(Zu erledigende Aufgaben):
a - Beantworte anhand des Auszugs folgende Fragen:
(i) Wer schrieb am 29. April 2019 nur „Wow“?
(ii) Wo hatte Silverfish1 das Video nach eigener Aussage schon gesehen?
(iii) Mit welchen Worten antwortet Bastardmakrele auf den Beitrag von Silverfish1?
b - Führe den Auszug über den Black Marlin mit Water Wolf nach dem letzten Beitrag fort.
───── Auszug ─────
# Black Marlin mit Water Wolf



## Bastardmakrele (28. April 2019)




----------



## Stulle (29. April 2019)

Wow


----------



## Silverfish1 (29. April 2019)

Das Video kam mir so bekannt vor ;-) hab es doch im BGB schon gesehen. Auch auf dead bait stehen sie wohl nicht so. 

Klasse Video !


----------



## Bastardmakrele (29. April 2019)

Silverfish1 schrieb:


> Das Video kam mir so bekannt vor ;-) hab es doch im BGB schon gesehen. Auch auf dead bait stehen sie wohl nicht so.
> 
> Klasse Video !



Dank dir.
───── Angezeigte Daten ─────
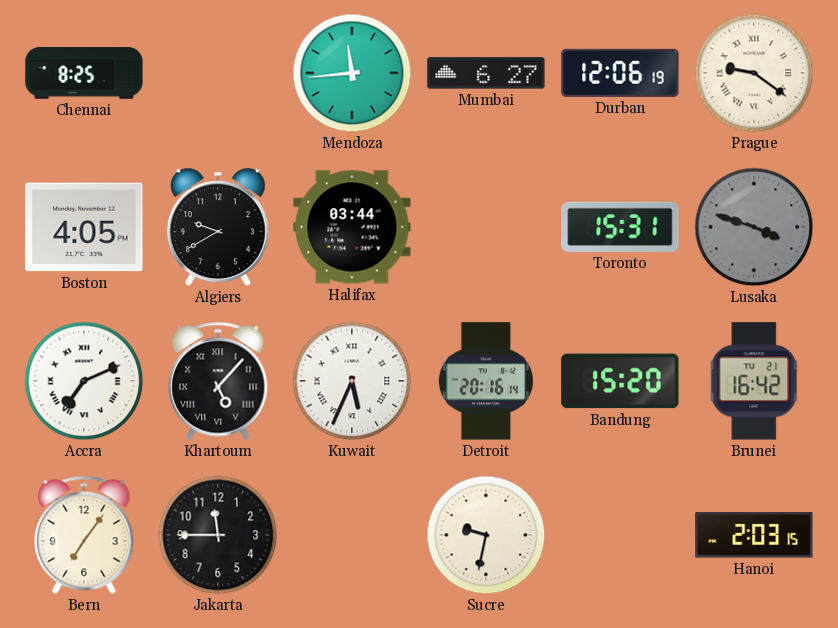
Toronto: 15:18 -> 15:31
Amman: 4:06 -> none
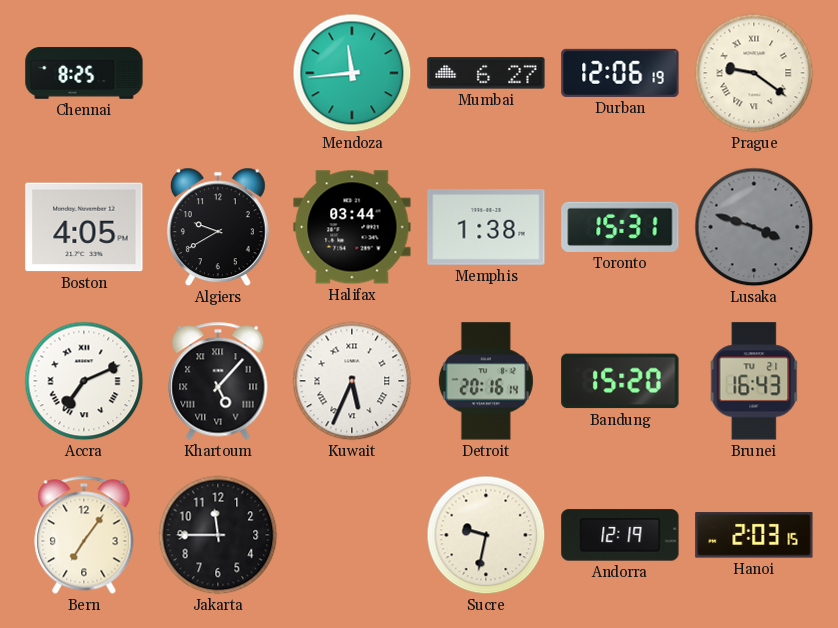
Memphis: none -> 1:38
Brunei: 16:42 -> 16:43
Andorra: none -> 12:19
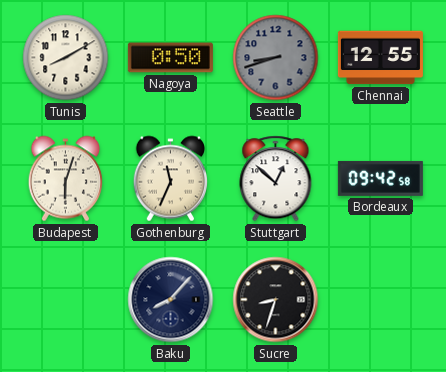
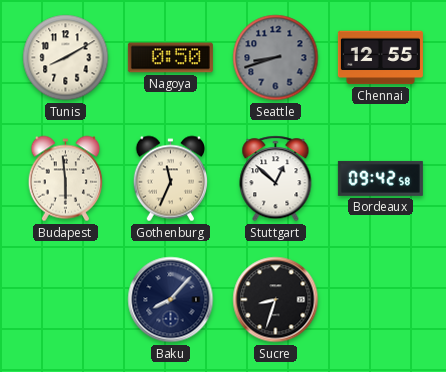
Budapest: 6:03 -> 5:59
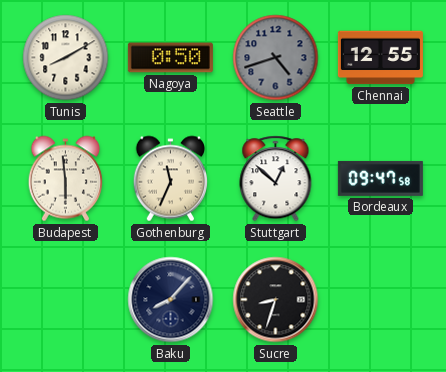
Seattle: 8:42 -> 4:42
Bordeaux: 09:42 -> 09:47
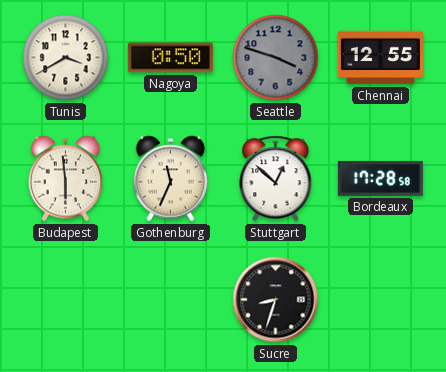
Tunis: 8:10 -> 3:40
Seattle: 4:42 -> 3:48
Bordeaux: 09:47 -> 17:28
Baku: 8:07 -> none
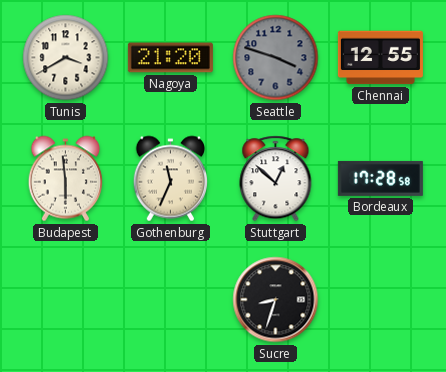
Nagoya: 0:50 -> 21:20
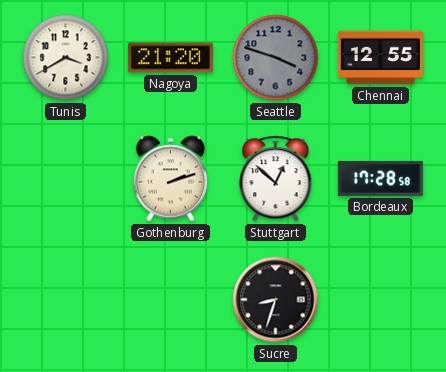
Budapest: 5:59 -> none
Gothenburg: 11:34 -> 2:12
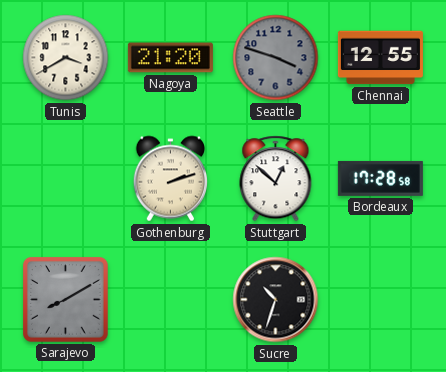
Sarajevo: none -> 8:10
Sucre: 8:33 -> 10:33
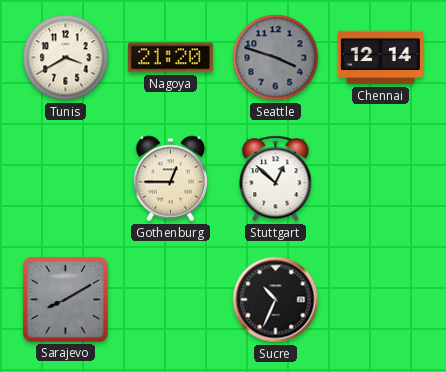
Chennai: 12:55 -> 12:14
Gothenburg: 2:12 -> 12:45
Bordeaux: 17:28 -> none
Sucre: 10:33 -> 10:34
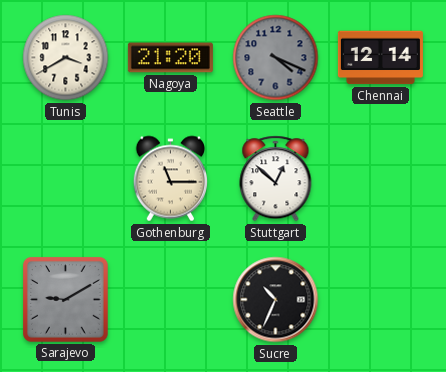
Seattle: 3:48 -> 4:19
Gothenburg: 12:45 -> 11:15
Sarajevo: 8:10 -> 9:10
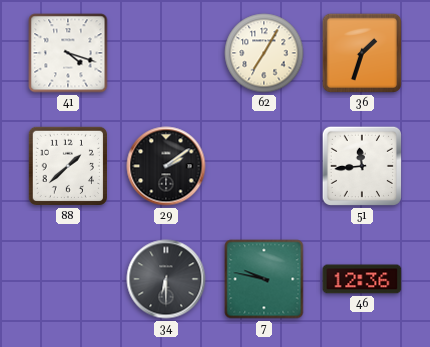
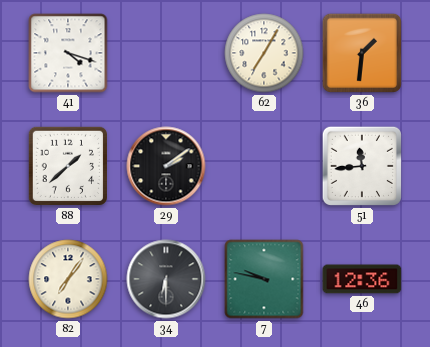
36: 1:33 -> 1:31
82: none -> 7:06
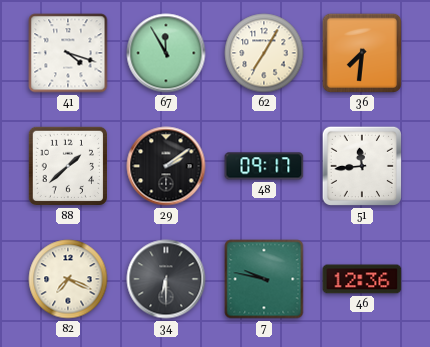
67: none -> 11:55
36: 1:31 -> 7:31
48: none -> 09:17
82: 7:06 -> 7:19
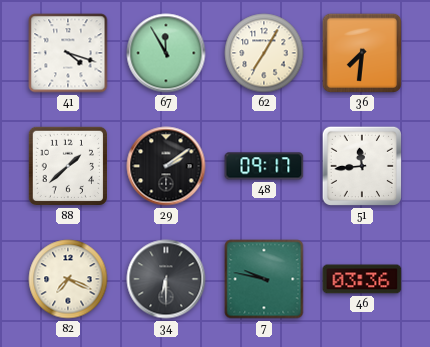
46: 12:36 -> 03:36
─────
(Antworten je Aufgabe):
a -
(i) Stulle schrieb am 29. April 2019 nur „Wow“.
(ii) Silverfish1 hatte das Video schon im BGB gesehen.
(iii) Bastardmakrele antwortet mit „Dank dir.“

b -
Ich habe allerdings etwas breiter gestreut, es handelt sich um unterschiedliche Videos. Auf dem BGB ist das von dir beschriebene Video zu sehen, das hier zeigt den Biss und Drill mit einem schwarzen Marlin.


----------



## Silverfish1 (29. April 2019)

Das Video hab ich mir nicht angeschaut weil ich dachte das kennst du ja schon. Hatte mich nur gewundert weil es gestern sails waren und in dem Video was von marlin stand. Aber hab nicht weiterdrübee nachgedacht.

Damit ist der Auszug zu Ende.